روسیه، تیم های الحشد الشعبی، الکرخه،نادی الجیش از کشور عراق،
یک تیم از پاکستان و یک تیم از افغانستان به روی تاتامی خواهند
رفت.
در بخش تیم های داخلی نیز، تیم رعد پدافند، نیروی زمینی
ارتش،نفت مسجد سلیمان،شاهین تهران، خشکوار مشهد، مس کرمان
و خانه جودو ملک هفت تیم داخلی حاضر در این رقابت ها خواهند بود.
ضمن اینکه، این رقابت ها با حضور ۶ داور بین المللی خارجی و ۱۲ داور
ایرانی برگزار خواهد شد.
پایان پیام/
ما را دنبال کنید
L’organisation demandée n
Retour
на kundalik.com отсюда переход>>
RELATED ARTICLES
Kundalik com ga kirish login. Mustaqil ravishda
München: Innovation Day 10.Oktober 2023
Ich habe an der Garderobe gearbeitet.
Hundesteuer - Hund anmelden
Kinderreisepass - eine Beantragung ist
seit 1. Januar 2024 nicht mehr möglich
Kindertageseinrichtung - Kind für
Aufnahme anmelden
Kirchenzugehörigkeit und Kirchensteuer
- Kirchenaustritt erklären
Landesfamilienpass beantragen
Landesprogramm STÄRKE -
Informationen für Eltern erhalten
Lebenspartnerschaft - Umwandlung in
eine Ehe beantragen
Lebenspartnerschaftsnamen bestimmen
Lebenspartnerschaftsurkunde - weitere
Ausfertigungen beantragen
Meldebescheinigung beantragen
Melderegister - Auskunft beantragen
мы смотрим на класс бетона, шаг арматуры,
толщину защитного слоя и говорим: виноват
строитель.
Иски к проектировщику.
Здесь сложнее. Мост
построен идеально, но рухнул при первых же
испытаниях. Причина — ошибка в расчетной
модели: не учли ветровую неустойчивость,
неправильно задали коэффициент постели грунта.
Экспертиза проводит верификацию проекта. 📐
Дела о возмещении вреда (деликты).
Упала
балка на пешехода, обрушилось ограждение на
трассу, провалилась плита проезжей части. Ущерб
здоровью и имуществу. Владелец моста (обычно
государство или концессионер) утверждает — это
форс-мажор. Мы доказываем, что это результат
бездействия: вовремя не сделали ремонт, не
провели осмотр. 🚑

--

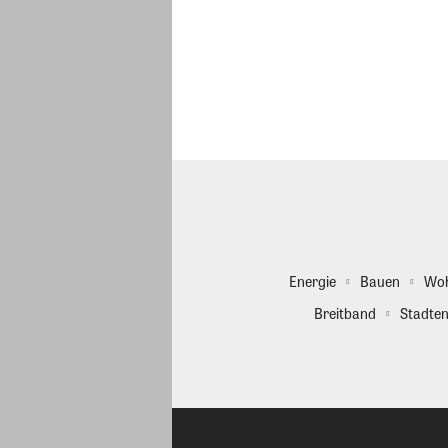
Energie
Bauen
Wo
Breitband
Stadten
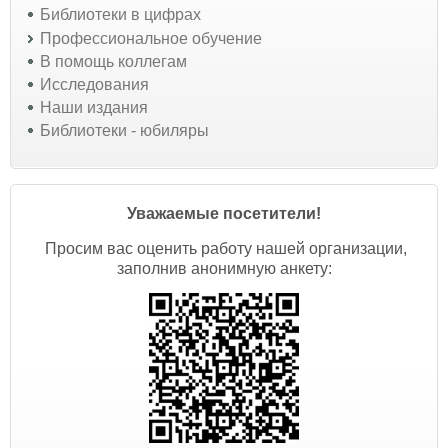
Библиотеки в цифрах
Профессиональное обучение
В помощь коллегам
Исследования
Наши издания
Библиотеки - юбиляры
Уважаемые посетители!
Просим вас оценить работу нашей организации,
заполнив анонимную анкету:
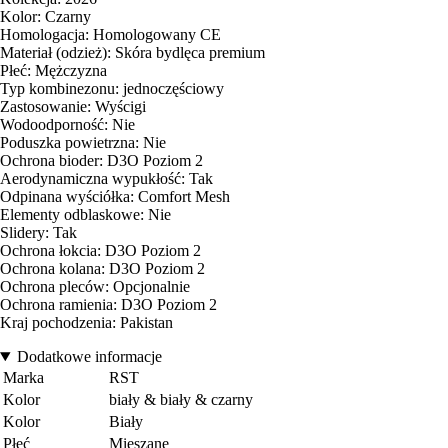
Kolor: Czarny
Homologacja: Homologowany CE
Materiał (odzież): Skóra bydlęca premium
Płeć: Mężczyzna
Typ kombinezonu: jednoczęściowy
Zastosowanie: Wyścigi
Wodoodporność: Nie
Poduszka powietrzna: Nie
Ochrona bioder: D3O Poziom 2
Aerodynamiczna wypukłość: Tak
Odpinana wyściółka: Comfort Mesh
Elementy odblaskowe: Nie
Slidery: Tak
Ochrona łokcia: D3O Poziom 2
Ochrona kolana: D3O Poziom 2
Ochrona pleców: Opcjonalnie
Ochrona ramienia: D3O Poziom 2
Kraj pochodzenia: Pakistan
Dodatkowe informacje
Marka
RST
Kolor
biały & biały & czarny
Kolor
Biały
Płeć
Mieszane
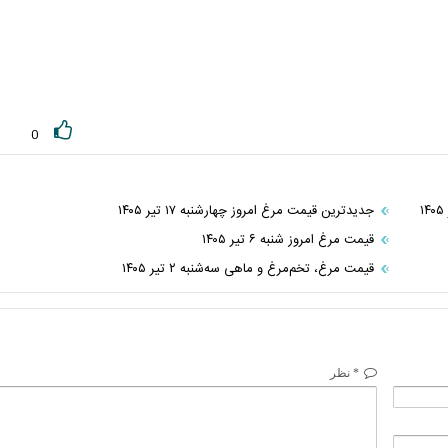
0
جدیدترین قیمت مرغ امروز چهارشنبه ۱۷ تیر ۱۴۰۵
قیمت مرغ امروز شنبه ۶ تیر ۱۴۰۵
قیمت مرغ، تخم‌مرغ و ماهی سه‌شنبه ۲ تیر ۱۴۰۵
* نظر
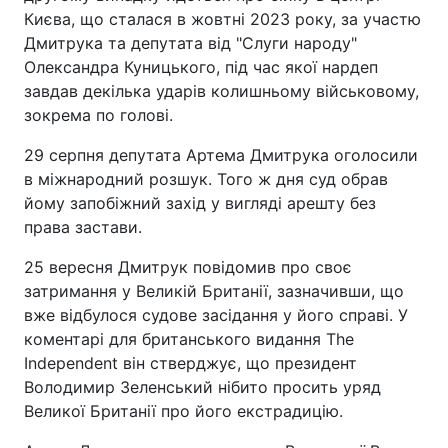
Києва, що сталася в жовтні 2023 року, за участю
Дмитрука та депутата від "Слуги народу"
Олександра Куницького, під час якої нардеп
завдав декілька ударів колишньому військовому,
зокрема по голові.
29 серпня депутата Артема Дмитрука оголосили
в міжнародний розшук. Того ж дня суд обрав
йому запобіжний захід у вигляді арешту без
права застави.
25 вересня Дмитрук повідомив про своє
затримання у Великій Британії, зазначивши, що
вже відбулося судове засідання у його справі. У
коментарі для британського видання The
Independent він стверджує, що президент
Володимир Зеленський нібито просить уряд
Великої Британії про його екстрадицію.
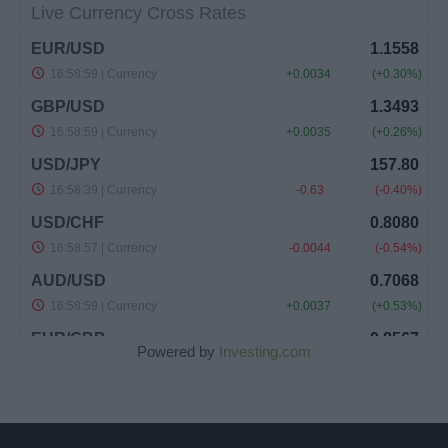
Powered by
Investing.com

==

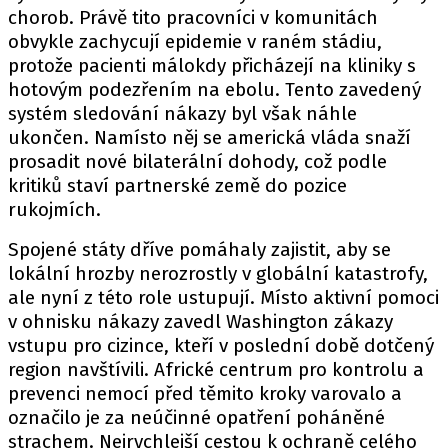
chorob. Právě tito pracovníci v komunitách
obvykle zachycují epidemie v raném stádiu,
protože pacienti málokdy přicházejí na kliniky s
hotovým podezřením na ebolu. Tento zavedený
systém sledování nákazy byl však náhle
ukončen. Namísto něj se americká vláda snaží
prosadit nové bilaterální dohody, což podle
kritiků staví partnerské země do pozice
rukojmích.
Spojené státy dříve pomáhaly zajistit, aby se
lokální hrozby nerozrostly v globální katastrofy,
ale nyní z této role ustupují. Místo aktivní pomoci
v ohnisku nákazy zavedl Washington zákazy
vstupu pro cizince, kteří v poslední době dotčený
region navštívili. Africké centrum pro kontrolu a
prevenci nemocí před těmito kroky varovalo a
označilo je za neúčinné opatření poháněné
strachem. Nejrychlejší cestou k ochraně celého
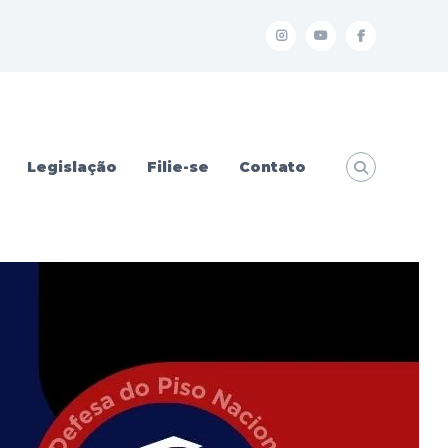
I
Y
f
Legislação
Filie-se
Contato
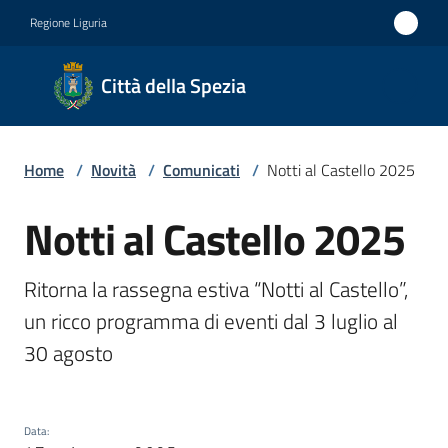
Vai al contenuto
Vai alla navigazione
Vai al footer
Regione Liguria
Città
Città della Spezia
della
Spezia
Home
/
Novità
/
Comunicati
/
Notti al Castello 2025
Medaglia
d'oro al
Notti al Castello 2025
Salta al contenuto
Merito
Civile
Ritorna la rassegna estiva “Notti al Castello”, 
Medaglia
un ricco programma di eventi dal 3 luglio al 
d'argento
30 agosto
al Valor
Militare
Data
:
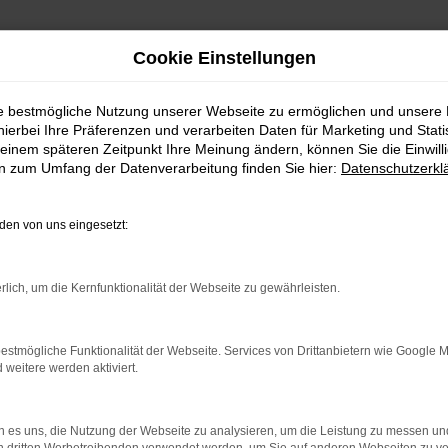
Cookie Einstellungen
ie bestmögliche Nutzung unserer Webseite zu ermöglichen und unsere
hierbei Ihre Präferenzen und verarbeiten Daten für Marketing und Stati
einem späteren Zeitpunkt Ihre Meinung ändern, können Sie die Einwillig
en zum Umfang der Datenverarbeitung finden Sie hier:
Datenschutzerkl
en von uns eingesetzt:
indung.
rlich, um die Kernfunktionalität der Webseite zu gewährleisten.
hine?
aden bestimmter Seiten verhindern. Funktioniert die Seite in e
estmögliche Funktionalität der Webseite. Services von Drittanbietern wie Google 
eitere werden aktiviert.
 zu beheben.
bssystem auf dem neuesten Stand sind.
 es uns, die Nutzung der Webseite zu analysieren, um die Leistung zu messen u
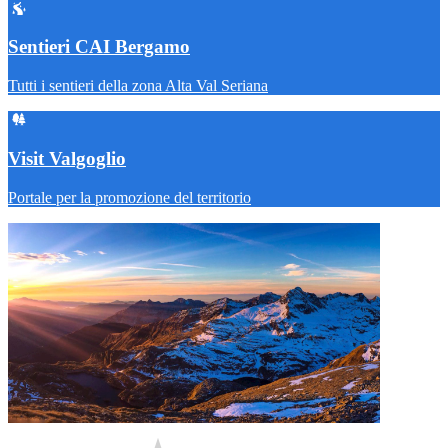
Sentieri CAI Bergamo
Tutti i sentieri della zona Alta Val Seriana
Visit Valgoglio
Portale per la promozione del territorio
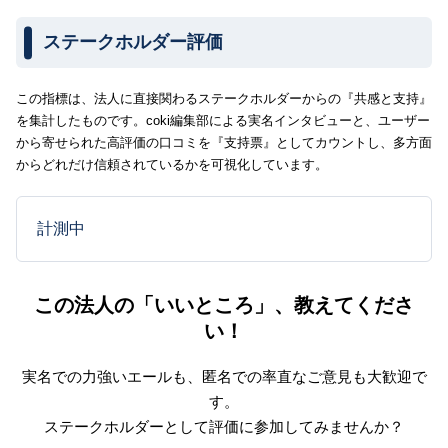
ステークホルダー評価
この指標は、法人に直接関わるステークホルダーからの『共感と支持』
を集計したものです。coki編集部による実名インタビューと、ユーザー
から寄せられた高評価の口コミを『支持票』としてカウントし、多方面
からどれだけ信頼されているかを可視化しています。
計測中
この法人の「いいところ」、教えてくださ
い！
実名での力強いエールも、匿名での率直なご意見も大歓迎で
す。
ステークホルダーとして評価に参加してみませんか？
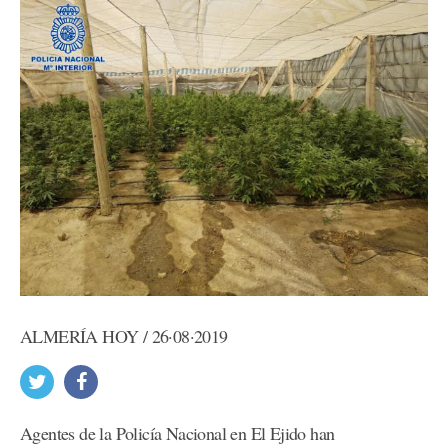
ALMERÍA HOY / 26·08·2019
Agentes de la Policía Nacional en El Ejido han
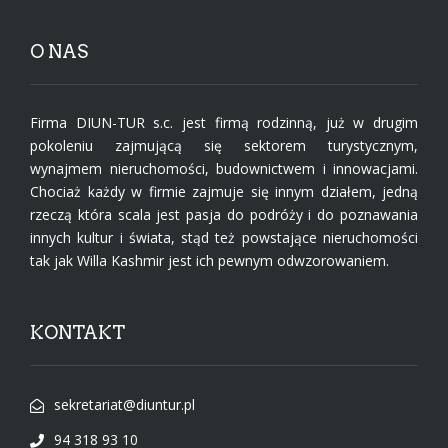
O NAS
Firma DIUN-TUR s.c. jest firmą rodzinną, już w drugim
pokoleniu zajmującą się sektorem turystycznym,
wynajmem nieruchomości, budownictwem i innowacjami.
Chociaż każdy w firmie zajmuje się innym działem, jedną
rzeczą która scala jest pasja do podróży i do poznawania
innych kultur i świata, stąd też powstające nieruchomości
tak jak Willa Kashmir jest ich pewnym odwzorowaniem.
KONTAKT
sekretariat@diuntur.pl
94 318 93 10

__WHAT THE EXERCISE ASKS__.
Restate word for word the lines of the data above, starting at the line containing "روسیه، تیم های" and ending at the line containing "мы смотрим на", both included, and nothing more.

__RESPONSE FOR THIS EXERCISE__.
روسیه، تیم های الحشد الشعبی، الکرخه،نادی الجیش از کشور عراق،
یک تیم از پاکستان و یک تیم از افغانستان به روی تاتامی خواهند
رفت.
در بخش تیم های داخلی نیز، تیم رعد پدافند، نیروی زمینی
ارتش،نفت مسجد سلیمان،شاهین تهران، خشکوار مشهد، مس کرمان
و خانه جودو ملک هفت تیم داخلی حاضر در این رقابت ها خواهند بود.
ضمن اینکه، این رقابت ها با حضور ۶ داور بین المللی خارجی و ۱۲ داور
ایرانی برگزار خواهد شد.
پایان پیام/
ما را دنبال کنید
L’organisation demandée n
Retour
на kundalik.com отсюда переход>>
RELATED ARTICLES
Kundalik com ga kirish login. Mustaqil ravishda
München: Innovation Day 10.Oktober 2023
Ich habe an der Garderobe gearbeitet.
Hundesteuer - Hund anmelden
Kinderreisepass - eine Beantragung ist
seit 1. Januar 2024 nicht mehr möglich
Kindertageseinrichtung - Kind für
Aufnahme anmelden
Kirchenzugehörigkeit und Kirchensteuer
- Kirchenaustritt erklären
Landesfamilienpass beantragen
Landesprogramm STÄRKE -
Informationen für Eltern erhalten
Lebenspartnerschaft - Umwandlung in
eine Ehe beantragen
Lebenspartnerschaftsnamen bestimmen
Lebenspartnerschaftsurkunde - weitere
Ausfertigungen beantragen
Meldebescheinigung beantragen
Melderegister - Auskunft beantragen
мы смотрим на класс бетона, шаг арматуры,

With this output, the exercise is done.